But here's the biggest truth of all: Men and fathers have been on the receiving end of a male-bashing trend for the past 20 years or so, and they've had enough. Breathed's comic strip might have faded into the ethers if it didn't cut so close to the bone, if it weren't one more insult added to a history that long ago ceased to amuse.
On television, men are depicted as boors or buffoons, while in the broader culture, they're deadbeats or wife beaters.
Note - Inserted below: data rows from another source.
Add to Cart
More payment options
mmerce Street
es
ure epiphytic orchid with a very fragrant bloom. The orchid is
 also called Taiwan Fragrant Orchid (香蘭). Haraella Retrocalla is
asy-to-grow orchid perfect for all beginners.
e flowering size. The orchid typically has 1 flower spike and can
In a 1999 study of how fathers were presented in 102 prime-time shows, the National Fatherhood Initiative found only four in which a father was portrayed as present and involved in his children's lives.
At the same time little boys and girls are seeing bad, dumb daddies on TV, more than a third don't live with their own father, owing either to divorce or single motherhood. Despite inevitable exceptions to the rule, it is merely ignorant to say that a father's absence has no effect on children. Study after study shows an association between fatherlessness and a wide range of social pathologies, including drug abuse, promiscuity and delinquency.
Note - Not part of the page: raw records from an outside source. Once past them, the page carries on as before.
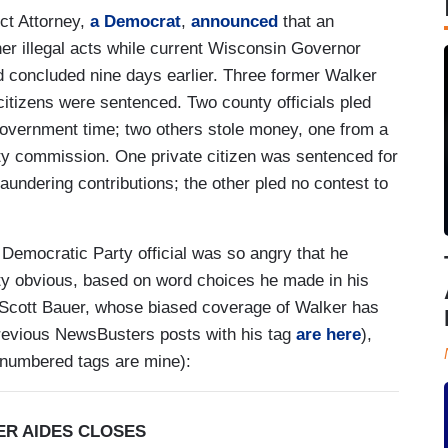
ct Attorney,
a Democrat
,
announced
that an
ther illegal acts while current Wisconsin Governor
 concluded nine days earlier. Three former Walker
 citizens were sentenced. Two county officials pled
 government time; two others stole money, one from a
nty commission. One private citizen was sentenced for
aundering contributions; the other pled no contest to
 Democratic Party official was so angry that he
tty obvious, based on word choices he made in his
s Scott Bauer, whose biased coverage of Walker has
(previous NewsBusters posts with his tag
are here
),
numbered tags are mine):
ER AIDES CLOSES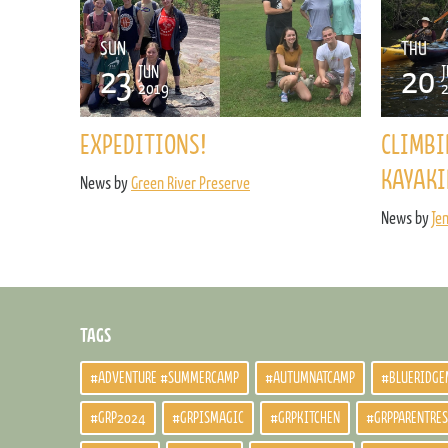
SUN
THU
23
20
JUN
J
2019
EXPEDITIONS!
CLIMBI
KAYAKI
News by
Green River Preserve
News by
Je
TAGS
#ADVENTURE #SUMMERCAMP
#AUTUMNATCAMP
#BLUERIDGE
#GRP2024
#GRPISMAGIC
#GRPKITCHEN
#GRPPARENTRE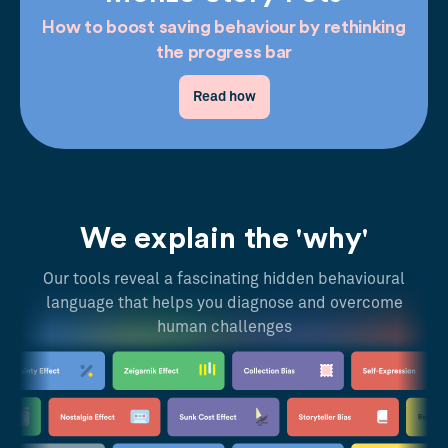
How to boost saving behaviour by rethinking
the progress bar
Read how
We explain the 'why'
Our tools reveal a fascinating hidden behavioural
language that helps you diagnose and overcome
human challenges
Two mommies may work out fine for some children. And some men, just like some women, are contemptible slobs or worse. But neither observation diminishes the larger truth that children need fathers, most of whom are not, in fact, the cartoonish characters we love to loathe.
Breathed's comic strip, intended or not, revealed where we have arrived as a society in our attitudes toward male role models, otherwise known as fathers: Two lesbian mommies are cool, while dad is a violent, profane, impulsive, substance-abusing slob. In such a world, we can be grateful for an existential penguin whose voice offers a counterweight to the know-nothingness of children.